-- TASK TO CARRY OUT --
Please reproduce the passage on housing wealth word for word, beginning at the words "What makes the" and stopping after "and Hochguertel 2008).".

-- SOURCE EXTRACT --

A similar study conducted by Guiso et al. (2005) finds that homeowner MPC is about 0.02 cents out of a 1-euro increase in housing capital gains. Sierminska and Takhtamanova (2007) use the first wave of the Luxembourg Wealth Study, an on-going project conducting cross-country analyses, in their study, which focuses on a sample of homeowners in three countries—Canada (1999), Finland (1998), and Italy (2002)—to estimate the MPC from financial and housing wealth. The authors show the greater influence of housing-related versus financial-related wealth effects. Their findings suggest that for a 1% increase in housing wealth, households increase their expenditures by about 0.1% (0.12% for Canada,0.1% for Finland, and 0.13% for Italy).

What makes the Italian economy of particular interest is that Italy shares with the United Kingdom the highest ratio of housing wealth to total disposable income, with a value of about 8 (Bartiloro et al. 2008). Muellbauer’s (2007) general observation that housing is the most important component of household wealth for OECD countries is then particularly true for Italian households (see also Bertola and Hochguertel 2008).

In this paper we want to assess the effect of a change in the value of real estate assets on optimal consumption and savings behavior in Italian households as a function of household age and composition. We present a simple model, with representative households living for two periods and deriving utility from both housing services and other goods in each period.

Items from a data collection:

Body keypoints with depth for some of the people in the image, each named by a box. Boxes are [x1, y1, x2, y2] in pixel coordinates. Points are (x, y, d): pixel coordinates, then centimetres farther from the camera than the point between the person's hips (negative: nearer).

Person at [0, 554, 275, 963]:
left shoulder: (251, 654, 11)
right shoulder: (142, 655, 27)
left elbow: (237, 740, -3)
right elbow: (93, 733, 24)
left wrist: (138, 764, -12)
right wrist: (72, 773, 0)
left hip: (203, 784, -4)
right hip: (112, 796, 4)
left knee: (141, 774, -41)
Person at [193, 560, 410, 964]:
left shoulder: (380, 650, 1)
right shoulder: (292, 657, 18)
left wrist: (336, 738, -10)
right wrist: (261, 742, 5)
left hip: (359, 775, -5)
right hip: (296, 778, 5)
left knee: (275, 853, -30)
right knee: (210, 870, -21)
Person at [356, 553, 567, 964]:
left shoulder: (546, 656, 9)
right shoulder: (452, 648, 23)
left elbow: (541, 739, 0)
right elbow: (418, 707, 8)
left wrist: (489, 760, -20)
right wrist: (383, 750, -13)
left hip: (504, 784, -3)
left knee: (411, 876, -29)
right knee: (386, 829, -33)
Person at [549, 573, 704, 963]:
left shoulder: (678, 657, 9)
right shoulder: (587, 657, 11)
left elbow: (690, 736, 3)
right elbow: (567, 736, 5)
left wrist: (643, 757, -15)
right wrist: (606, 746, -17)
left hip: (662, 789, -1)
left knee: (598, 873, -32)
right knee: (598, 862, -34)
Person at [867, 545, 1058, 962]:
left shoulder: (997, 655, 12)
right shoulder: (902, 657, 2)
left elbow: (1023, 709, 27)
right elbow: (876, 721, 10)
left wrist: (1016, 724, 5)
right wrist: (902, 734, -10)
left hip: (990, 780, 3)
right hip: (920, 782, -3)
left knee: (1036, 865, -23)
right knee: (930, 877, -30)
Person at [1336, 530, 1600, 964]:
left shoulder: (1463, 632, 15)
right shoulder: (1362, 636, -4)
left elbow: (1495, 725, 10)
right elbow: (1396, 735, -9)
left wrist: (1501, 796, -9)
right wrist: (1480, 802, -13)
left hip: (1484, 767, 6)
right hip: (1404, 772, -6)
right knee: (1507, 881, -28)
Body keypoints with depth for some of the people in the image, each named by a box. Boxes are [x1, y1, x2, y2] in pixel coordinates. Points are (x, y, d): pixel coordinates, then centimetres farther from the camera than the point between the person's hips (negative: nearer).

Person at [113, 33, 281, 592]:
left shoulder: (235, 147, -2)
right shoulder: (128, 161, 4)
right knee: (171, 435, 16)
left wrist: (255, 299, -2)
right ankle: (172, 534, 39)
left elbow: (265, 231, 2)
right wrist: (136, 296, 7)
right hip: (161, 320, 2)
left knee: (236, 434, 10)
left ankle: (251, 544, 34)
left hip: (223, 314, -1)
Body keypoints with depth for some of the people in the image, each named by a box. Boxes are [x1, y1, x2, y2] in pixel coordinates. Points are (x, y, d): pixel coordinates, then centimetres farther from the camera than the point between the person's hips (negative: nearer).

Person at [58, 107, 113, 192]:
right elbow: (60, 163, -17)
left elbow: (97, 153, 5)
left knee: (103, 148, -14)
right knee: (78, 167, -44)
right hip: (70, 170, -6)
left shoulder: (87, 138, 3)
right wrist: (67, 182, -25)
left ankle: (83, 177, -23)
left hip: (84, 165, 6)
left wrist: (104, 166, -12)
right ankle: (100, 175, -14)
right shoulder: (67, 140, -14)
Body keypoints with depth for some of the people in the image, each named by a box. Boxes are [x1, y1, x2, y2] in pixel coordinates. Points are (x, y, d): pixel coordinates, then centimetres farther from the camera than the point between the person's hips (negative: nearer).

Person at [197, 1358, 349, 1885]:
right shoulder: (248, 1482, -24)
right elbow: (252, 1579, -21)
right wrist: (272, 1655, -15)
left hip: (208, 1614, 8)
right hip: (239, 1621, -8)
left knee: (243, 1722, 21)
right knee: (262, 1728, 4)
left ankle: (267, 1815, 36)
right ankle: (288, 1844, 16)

-- ANSWER TO THE EXERCISE --
What makes the Italian economy of particular interest is that Italy shares with the United Kingdom the highest ratio of housing wealth to total disposable income, with a value of about 8 (Bartiloro et al. 2008). Muellbauer’s (2007) general observation that housing is the most important component of household wealth for OECD countries is then particularly true for Italian households (see also Bertola and Hochguertel 2008).